Relation BiLSTM P BiLSTM R BiLSTM F1 BERT+SVM P BERT+SVM R BERT+SVM F1
Cause-Effect(e1,e2) 0.89 0.89 0.89 0.85 0.63 0.72
Cause-Effect(e2,e1) 0.89 0.87 0.88 0.63 0.88 0.74
Component-Whole(e1,e2) 0.80 0.78 0.79 0.68 0.70 0.69
Component-Whole(e2,e1) 0.62 0.64 0.63 0.51 0.65 0.57
Content-Container(e1,e2) 0.72 0.95 0.82 0.79 0.83 0.81
Content-Container(e2,e1) 0.78 0.74 0.76 0.56 0.56 0.56
Entity-Destination(e1,e2) 0.85 0.90 0.87 0.73 0.85 0.78
Entity-Destination(e2,e1) 0.00 0.00 0.00 0.00 0.00 0.00
Entity-Origin(e1,e2) 0.79 0.87 0.83 0.59 0.78 0.67
Entity-Origin(e2,e1) 0.80 0.87 0.84 0.65 0.77 0.71
Instrument-Agency(e1,e2) 0.52 0.55 0.53 0.33 0.27 0.30
Instrument-Agency(e2,e1) 0.69 0.73 0.71 0.69 0.48 0.56
Member-Collection(e1,e2) 0.43 0.66 0.52 0.50 0.41 0.45
Member-Collection(e2,e1) 0.80 0.91 0.85 0.63 0.88 0.73
Message-Topic(e1,e2) 0.76 0.90 0.82 0.71 0.80 0.75
Message-Topic(e2,e1) 0.78 0.75 0.76 0.78 0.57 0.66
Product-Producer(e1,e2) 0.76 0.78 0.77 0.60 0.58 0.59
Product-Producer(e2,e1) 0.68 0.69 0.69 0.55 0.53 0.54
Other 0.54 0.33 0.41 0.49 0.22 0.30
Macro Avg 0.69 0.73 0.70 0.59 0.60 0.59
Weighted Avg 0.74 0.75 0.74 0.63 0.64 0.62

Key Observations

  • BiLSTM + RPE outperforms BERT + SVM on all overall metrics, reinforcing the advantage of end-to-end sequential feature learning over a pipeline approach.
  • Entity-Destination(e2,e1) scored 0% for both models — this relation had only one training sample, making it impossible to learn.

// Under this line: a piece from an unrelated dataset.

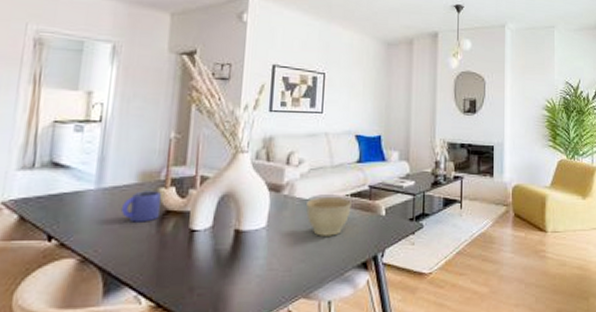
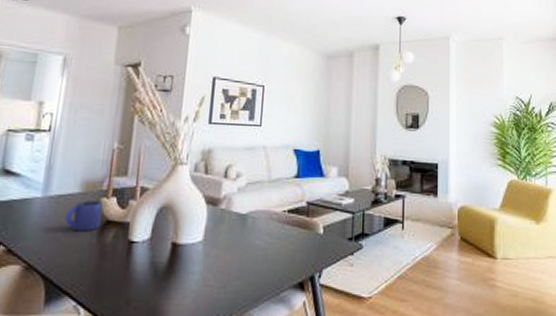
planter bowl: present [306,196,351,236] -> none [243,212,289,253]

Potential fixes: SMOTE oversampling, converting reverse-relation sentences, or removing the class.
  • BERT + SVM showed competitive precision on some individual relations (e.g. Cause-Effect, Content-Container) where BERT's contextual embeddings captured sufficient signal.
  • Both models underperform the SOTA BiLSTM+Attention model (Zhou et al., 2016) which achieves 85% accuracy — attributable to its attention mechanism, which we did not implement.
  • The BERT + SVM model's precision (59%) falls below specialist SVM systems (63–84%) that use syntactic features like POS tags, WordNet, and NomLex — showing that BERT embeddings alone do not substitute for feature engineering in SVMs.

Future Work

  • Fine-tuning BERT end-to-end for relation classification rather than using it as a frozen feature extractor
  • Adding an attention mechanism to the BiLSTM (as in Zhou et al., 2016) to target the performance gap with SOTA
  • Addressing class imbalance via SMOTE or data augmentation for rare relation types
  • Exploring graph-based approaches (e.g. GCN over dependency parse trees) for richer structural representations

References

  • Devlin et al. (2019). BERT: Pre-training of Deep Bidirectional Transformers. NAACL.
  • Zhou et al. (2016). Attention-based BiLSTM for Relation Classification. ACL.
  • Baldini Soares et al. (2019). Matching the Blanks: Distributional Similarity for Relation Learning. ACL.
  • Pennington et al. (2014). GloVe: Global Vectors for Word Representation. EMNLP.
  • Reimers and Gurevych (2019). Sentence-BERT. EMNLP.
  • Hendrickx et al. (2010). SemEval-2010 Task 8. SemEval Workshop.
  • Rink and Harabagiu (2010). UTD: Classifying Semantic Relations. SemEval Workshop.